Nasci para
ser pobre e por isso sou empregado. Apesar de possuir algumas habilidades que
poderiam me proporcionar alguns pontos diferenciais em um negócio próprio não
sei me portar como comerciante. Por outro lado isso me permite escolher as
companhias e as amizades, o que não seria possível se eu dependesse do comércio
para viver.
Ontem saí
de casa para ir ao banco, ao supermercado e falar com um amigo. Como todos os
locais eram perto de casa fui a pé. Nós tínhamos um ponto em comum que era
retirar o kit para participar de uma corrida hoje e ele já havia combinado com
uma terceira pessoa para irem até o local e me convidou. Sabe aquela sensação
de não querer aceitar, mas pela circunstância se vê envolvido? Pois é, foi o
que fiz.

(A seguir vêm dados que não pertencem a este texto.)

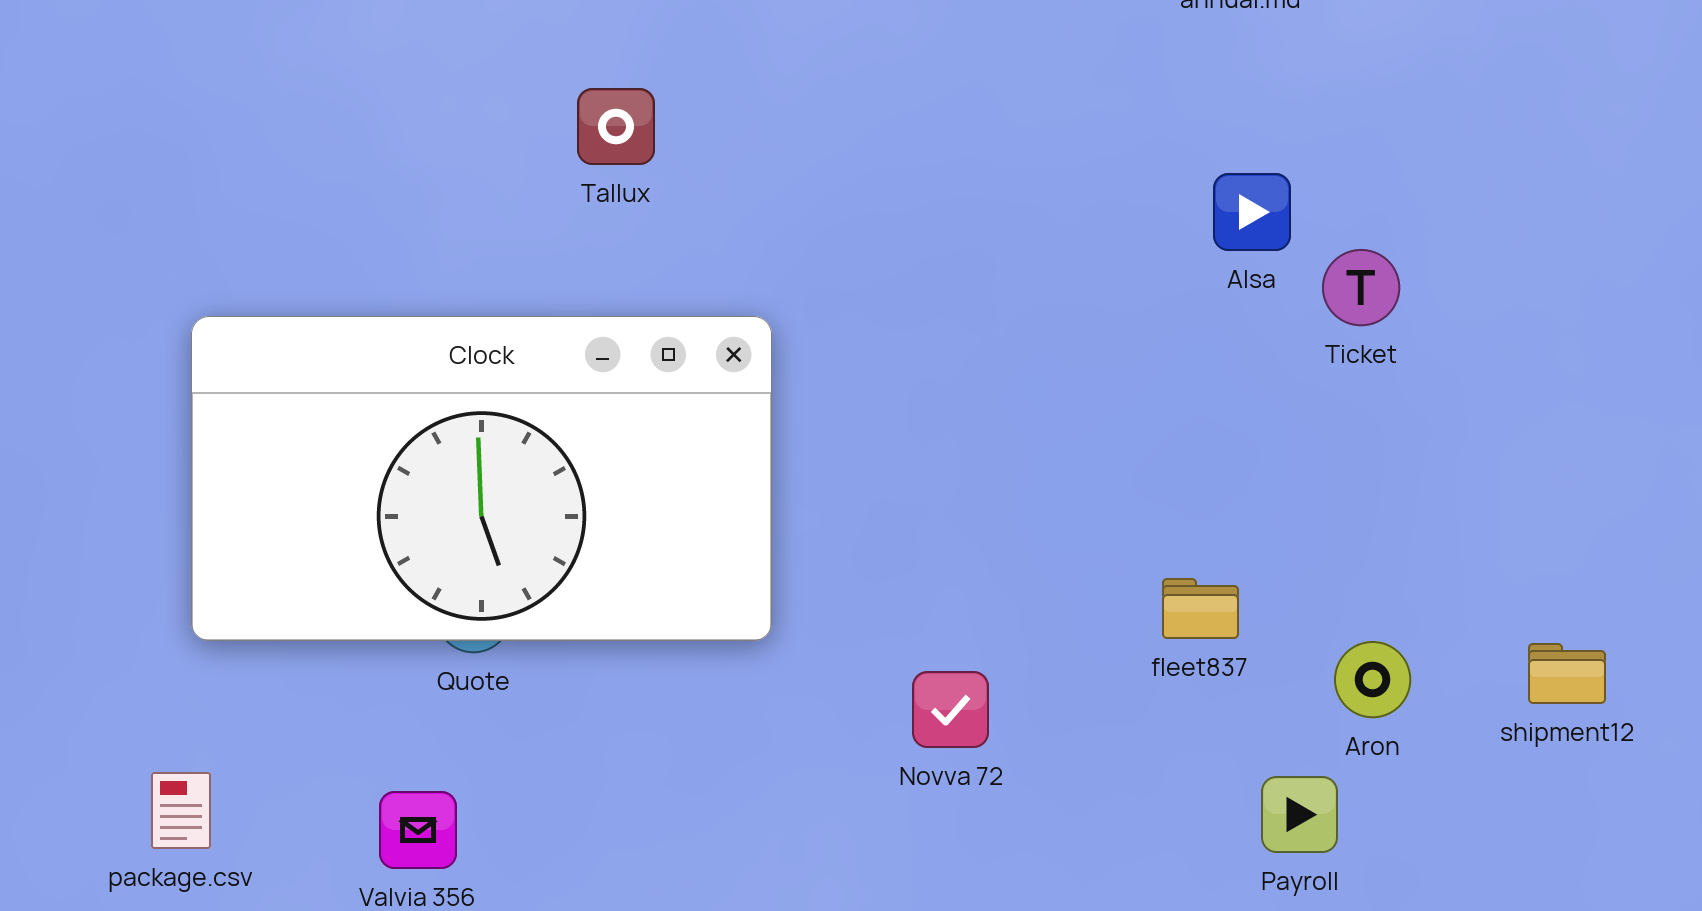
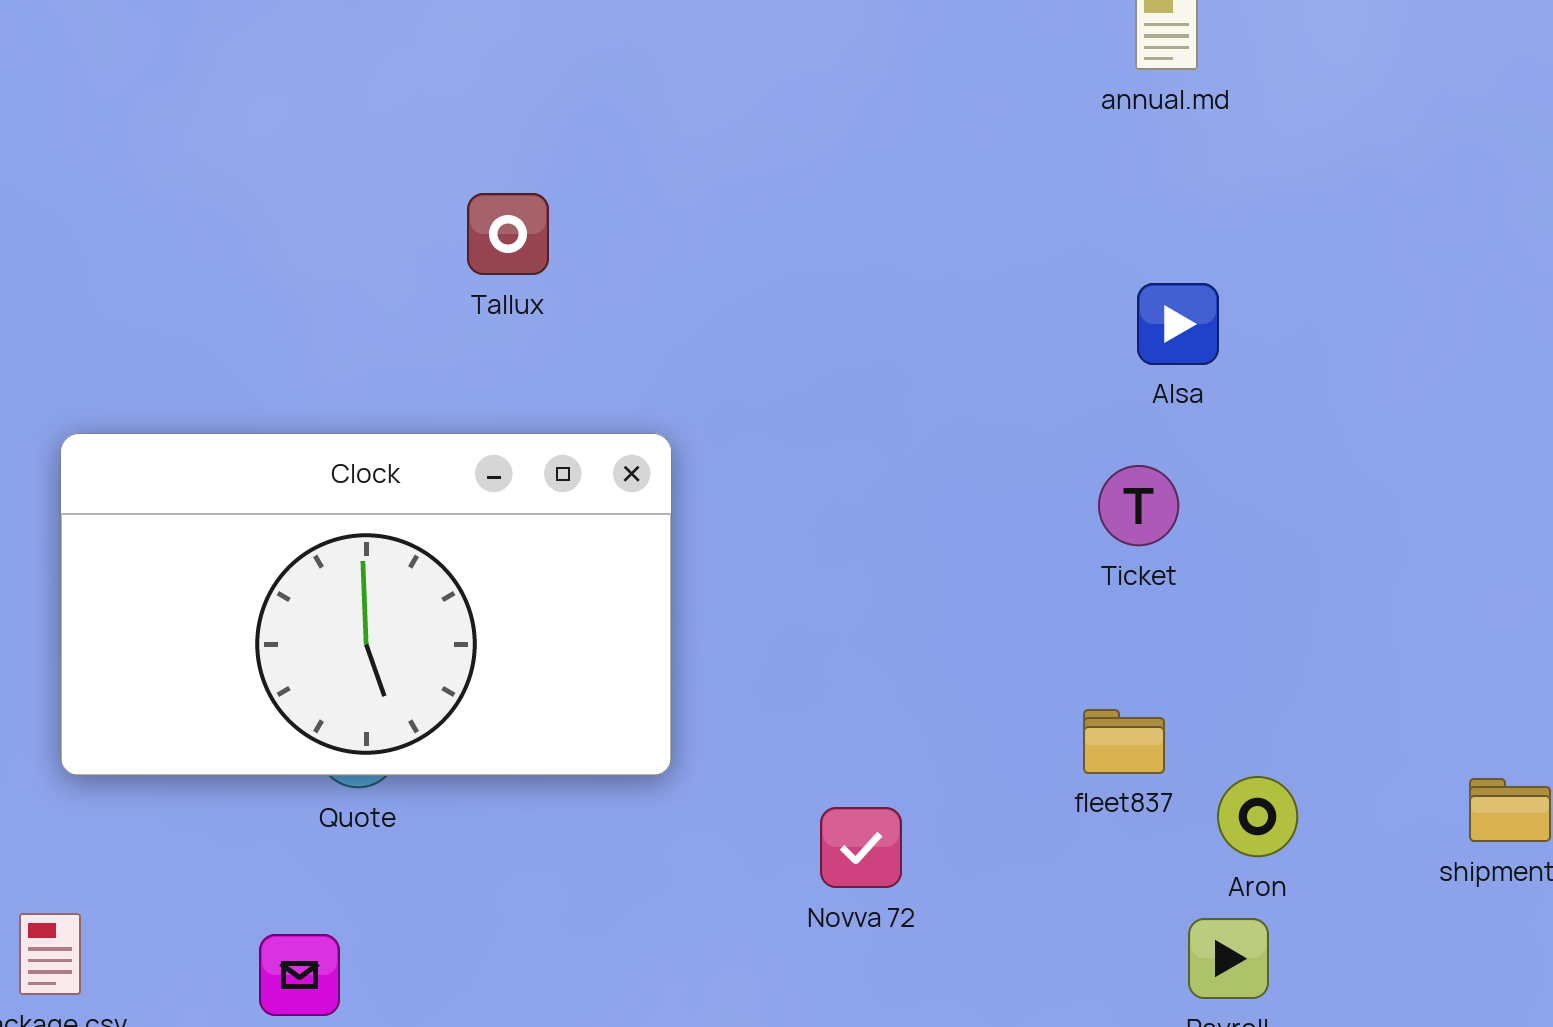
Ticket: [1322,249,1400,326] -> [1098,465,1179,546], moved
Aron: [1334,641,1411,718] -> [1217,776,1298,857], moved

Eu já havia estado com esse rapaz, de cerca de 35 anos, umas duas ou
três vezes, mas nunca havíamos conversado.
Ao entrar
em seu carro, um ágil fiatizinho 1400 ou 1600, o meu amigo disse, vocês dois
que são engenheiros vão na frente pois podem conversar, e ele prontamente
retrucou, hoje é sábado e eu não converso sobre trabalho. Apenas para
participar eu disse que era dia de descanso. Não havíamos percorrido nem 400m e
ele em uma manobra ousada, mas não tão arriscada, ultrapassou dois carros, e o
meu amigo comentou: você dirige agressivamente e ele respondeu: agressivamente
não, eu sou esperto. Veja: eles estão abaixo da velocidade permitida e em fila,
um passou pelo semáforo e o outro ficou. E continuou a dar lições de trânsito
justamente para mim, que me considero um bom e experiente motorista. Eu
comentei que ele deveria respeitar os ciclistas, e o esperto respondeu: se eles
me respeitarem tudo bem, do contrário eu também não os respeitarei. Se um deles
atravessar o sinal vermelho eu o jogo do outro lado da rua. Comentei que existe
uma outra lei que diz que não é permitido matar e a regra de trânsito diz que o
mais forte deve proteger o mais fraco.
Essa
conversa não iria terminar. Ao sairmos pela avenida São Carlos e entrarmos na
rodovia Washington Luiz na direção da capital há um pequeno aclive no qual
transitava um gol 1000 que sendo conduzido por um motorista, no mínimo,
desatento. O esperto logo tomou a mão da esquerda o que daria a ele a
prioridade na ultrapassagem, mas o motorista do gol, em uma manobra
imprevidente, ainda que sem risco, saiu para a esquerda. Era uma situação perfeitamente
administrável, pois havia distância segura e a diferença de velocidade não era
tão grande, mas o esperto deixou para frear na última hora, enfiou a mão na
buzina e deu repetidos sinais de luz. Não contente, quando o outro retornou
para a faixa da direita, o esperto passou gesticulando, buzinando, xingando e
eu morrendo de vergonha.
Veio então
uma enxurrada de justificativas do tipo, se não sabe dirigir, que não saia de
casa. Se não está preparado, que não pegue a pista. Se fosse um caminhão teria
passado por cima. Se ninguém falou nada para ele alguém tem que ensinar e agora
ele vai aprender. Logo à frente ele teve que reduzir a velocidade e justificou,
aqui eu diminuo porque tem o posto de guarda e tem radar. Não me contive: você
está errado, você deve diminuir a velocidade não por causa do guarda ou do
radar, mas porque é a velocidade que a lei determina. Ele desconversou e
percebi que era o momento de eu me calar. Apenas o respeito ao meu amigo que me
convidou me fez não pedir para descer e voltar a pé para casa, uma situação que
a minha condição física perfeitamente me permite.
Chegamos ao
local, pegamos os kits, voltamos e não comentei mais nada. Apenas me despedi e
agradeci, mas essa é uma companhia que não quero e uma amizade esperta que não
desejo. É melhor continuar sendo pobre.